Поэтому я не стал ждать, когда недоумение на их лицах сменится осмысленным выражением. По пуле из каждого револьвера – и два бугая в овчинных полушубках валятся друг на друга. Ещё двоих помогает успокоить мой новый товарищ.
«Тесновато в этом предбаннике, – мелькнула запоздалая мысль, – ребятишкам и развалиться-то вольготно негде».
Сотник, вынырнув из-за моего плеча, осторожно выглядывает в тамбур. Увязавшаяся за нами девушка пытается протиснуться следом. Да не просто протиснуться, а нагло пытаясь вытолкнуть меня из-за временного укрытия. Видно, вошла в раж. Я вовремя хватаю её за шиворот и оттаскиваю назад.
– Ну, ты, подруга, совсем оборзела. – сую я ей под нос кулак. – Сиди и не высовывайся.
Девушка обиженно сопит, но в пререкания не вступает, понимает, что под горячую руку лучше не попадать. Очень запросто можно и огрестись.
Сотник оборачивается назад и сообщает:
– Трое их там. Лупят из винторезов прямо через дверь.
Из тамбура раздавались хлёсткие выстрелы. В тесном помещении они имели эффект разрывающихся бомб.
«Всё верно, – подумал я, – ещё бы они что-нибудь услышали при таком-то бедламе».

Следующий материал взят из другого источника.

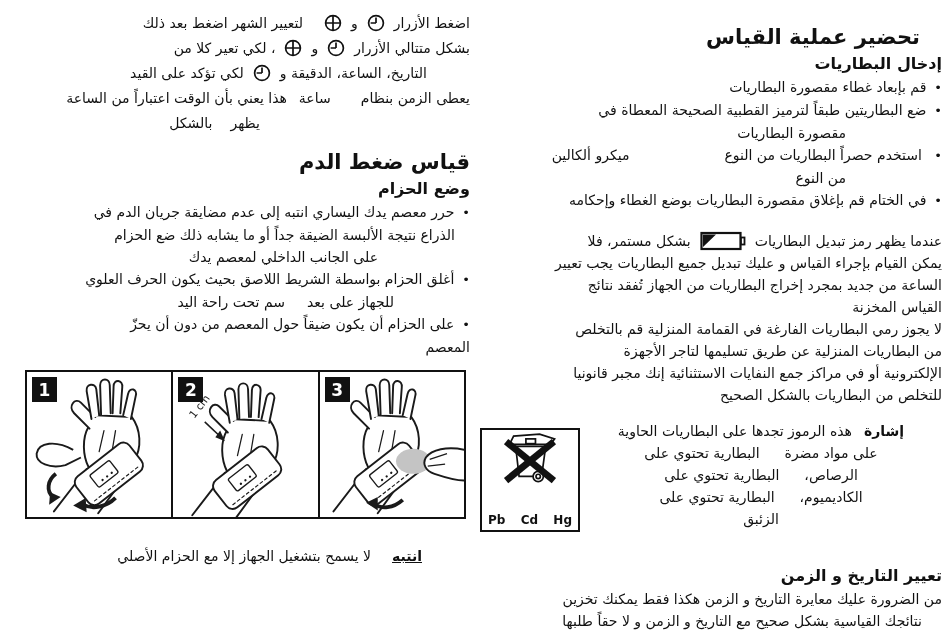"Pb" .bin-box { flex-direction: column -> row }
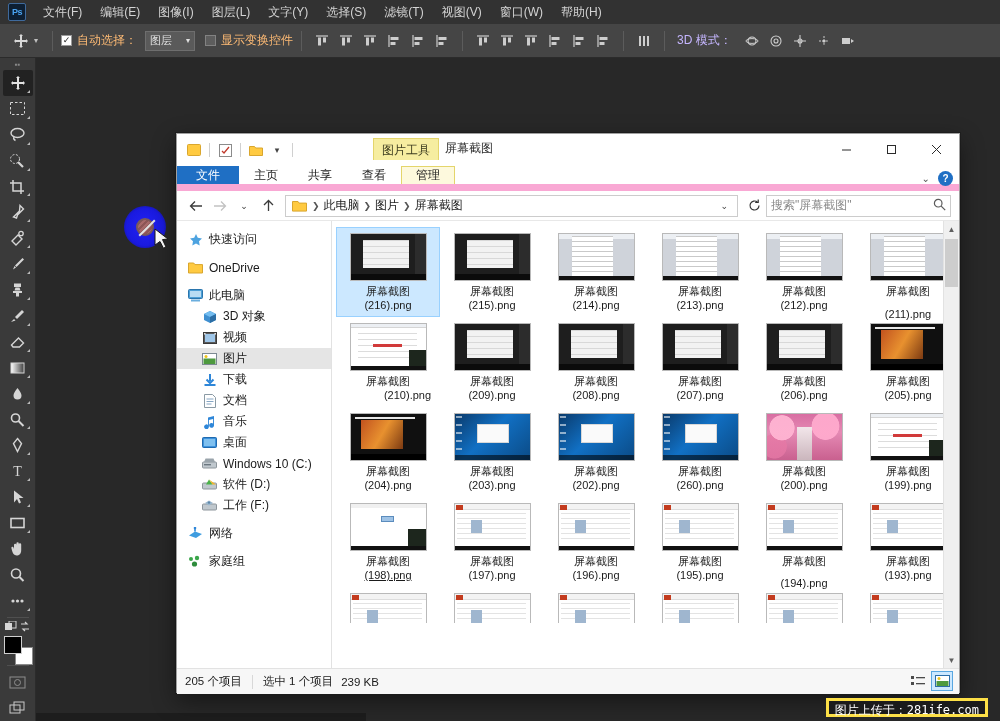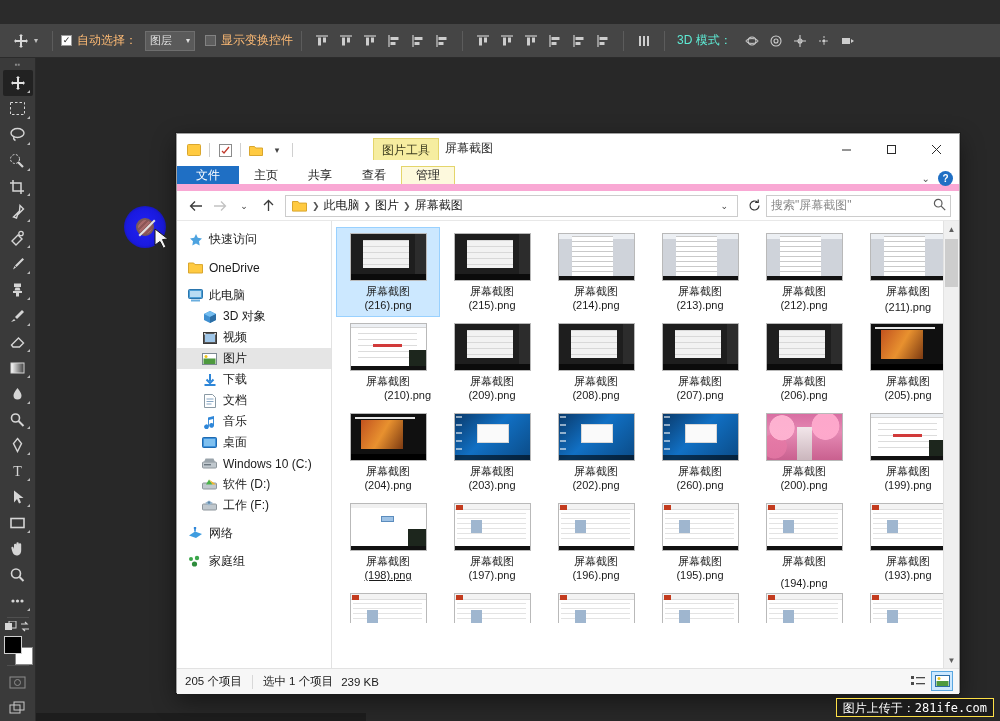"Ps" div.ps-menubar { html: none -> <div> <div>Ps</div> <div> <div>文件(F)</div> <div>编辑(E)</div> <div>图像(I)</div> <div>图层(L)</div> <div>文字(Y)</div> <div>选择(S)</div> <div>滤镜(T)</div> <div>视图(V)</div> <div>窗口(W)</div> <div>帮助(H)</div> </div> </div> }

– Под свои бы пули не попасть! – прокричал мне в ухо Иван. – Наши-то в ответ тоже палят. Ишь, как дверь измочалили!
Я тоже заглянул в тамбур. Казаки курили самокрутки и не высовывались в дверной проём. Двое из них, вставив в расщепленную пулями дверь стволы винтовок, время от времени нажимали на спусковые крючки, потом, не оборачиваясь, протягивали оружие третьему. Тот ловко передёрнув затвор, возвращал винтовки назад, и всё повторялось по новой.
«Ну и ну, – усмехнулся, – так-то воевать можно. Главное, что не хлопотно».
– Что, есаул, пощекотаем станичников? А не то они скоро заснут, – крикнул мне сотник. – Не я ихний атаман. Вояки, растудыт их в коромысло!
В знак согласия я молча кивнул головой и, присев на левое колено, выставил из-за угла оба револьвера. Сотник навис надо мной, сделав то же самое. Грохот выстрелов ударил по ушным перепонкам, а гарь от пороховых газов едко защекотала гортань.